(Jeremy C. Fox for Boston.com)
City Councilor Felix G. Arroyo joined with airport workers Thursday to decry what they say are low wages and poor treatment of employees by contractors at Logan Airport, but one of those contractors stood up to deny their assertions.
Arroyo appeared with airport workers and supporters from the Lift Off Coalition as they returned to the monthly meeting of the Massachusetts Port Authority board to ask the independent public authority to require airport contractors to offer better wages and benefits.
The workers, who perform cleaning, security, and passenger assistance duties, have said many work at or below minimum wage and are offered no health insurance or paid sick time.
The Lift Off Coalition was formed last year by labor unions and community groups to fight for workers at the airport, which is owned by Massport. Coalition members previously spoke at the board meeting last month and in February, when Secretary of Transportation Richard A. Davey pledged to investigate their claims.
Before being elected to the council, Arroyo served as political director for Service Employees International Union Local 615, one of the lead organizations in the workers’ coalition.
Speaking to Massport’s board Thursday, Arroyo praised the standards for employee compensation and benefits the authority sets for contractors under its direct control, but he said passenger service contractors working for the airlines don’t always have such high standards.
“When I juxtapose the standards you set with your own employees and with folks you directly contract with, with the standards set by the companies contracted by the airlines here, it’s like night and day,” Arroyo said.
The councilor said some of these contractors don’t provide health insurance that meets state standards, and they pay “what I would consider poverty wages.” He said state residents have paid about $6.25 million over three years to cover health care costs of these uninsured and underinsured workers.

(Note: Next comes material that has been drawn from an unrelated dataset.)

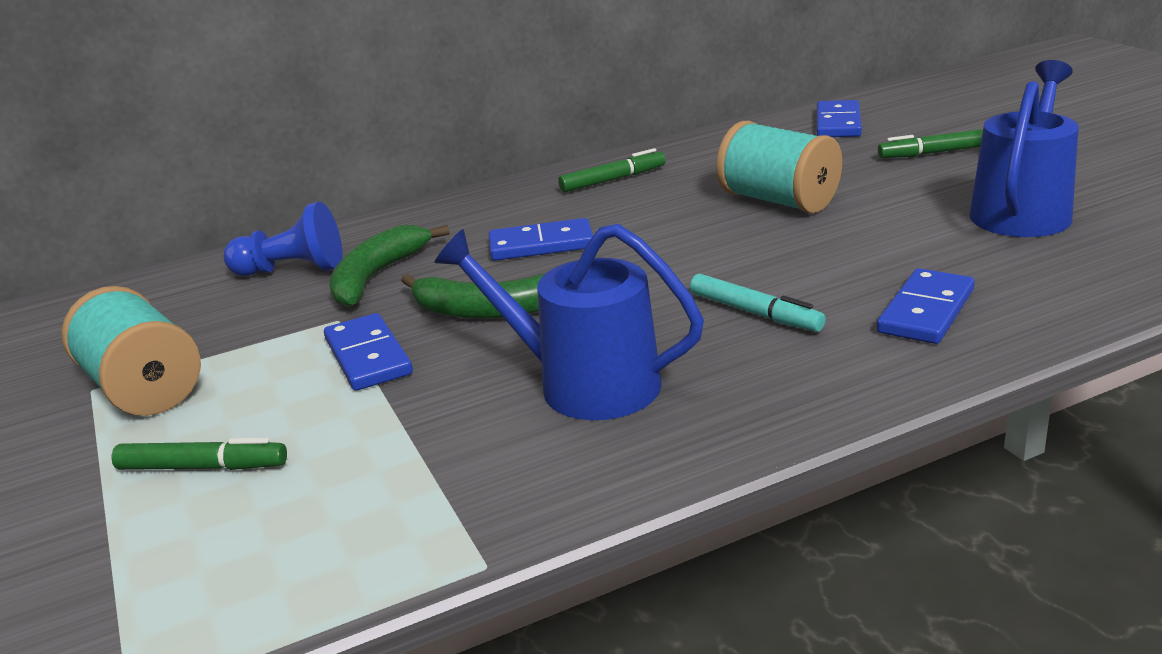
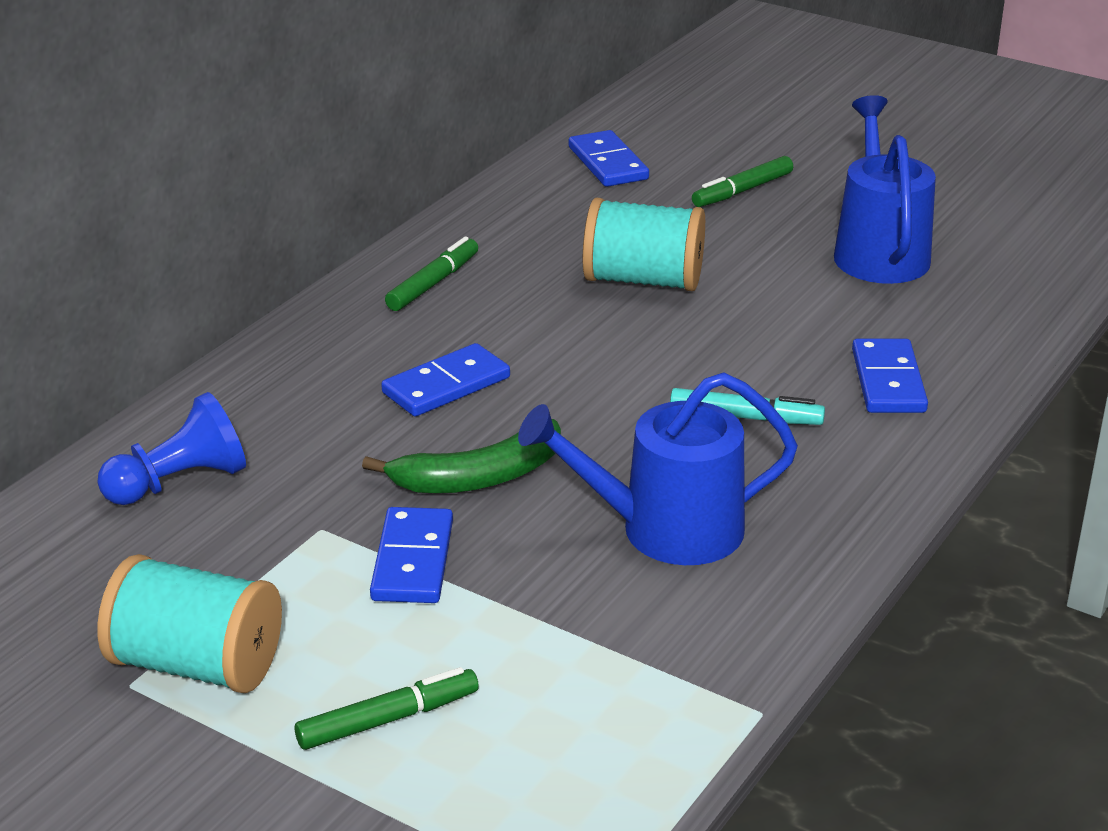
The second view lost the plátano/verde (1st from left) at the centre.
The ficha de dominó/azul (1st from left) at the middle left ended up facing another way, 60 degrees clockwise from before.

The jobs also offer little security, Arroyo said, citing the looming July 1 expiration of the contract between Flight Services & Systems and Delta Airlines, which he said would affect more than 60 FSS employees. Service Air, the firm that will replace FSS, has told the workers they can re-apply for their jobs under the new contract, but there are no guarantees.
“As you know, being told you can apply and being told you have a job are two very different things,” Arroyo told the board.
He urged Massport to adopt a retention policy similar to one at Los Angeles International Airport, which he said would protect workers’ jobs when a new contractor steps in.
Eliseo Perez said he was among the workers affected by the termination of a previously contract. Speaking through a translator, Perez said he had worked for the facilities management firm Aramark for more than nine years when he suddenly lost his job as FSS took over a contract. Some of his coworkers had been in their jobs for 10 or 15 years when they were fired, Perez added.
“They did not want to accept us as their workers because we were organized,” Perez said in Spanish.
Lisa A. Varotsis, FSS regional director, came to the meeting to reject claims her firm doesn’t provide adequate pay or benefits, though she said the company is non-union and plans to stay that way.
“FSS is a company that not only provides benefits of health care, vision, dental, 401(k), and vacation for fulltime employees, we also provide those same benefits to our part-time employees as well,” Varotsis told Massport’s board.
While other Logan contractors under fire have publicly remained silent, Varotsis has sought to defend her firm’s reputation, previously issuing a letter to employees in November 2011 stating that employees were paid fair wages and given opportunities to advance.
On Thursday, Varotsis said the firm employs 349 workers at Logan. Of those, 100 wheelchair operators are paid less than minimum wage — either $8 or $7.50 per hour, depending on how they are classified — because they receive tips from passengers they assist, she said, which average about $6 per hour. Sky caps are also paid less, she said, because they receive around $200 per day in tips.
Varotsis also said FSS employees are free to speak their minds publicly without fear of intimidation, but members of the coalition speaking outside the board meeting said that wasn’t true.
“We’ve got workers who have signed statements saying, ‘I had a meeting with my boss. They told me, if the union comes, you should call the State Police and say they’re threatening you. I don’t want to see you talking to the union,’” said Dan Nicolai, an SEIU organizer.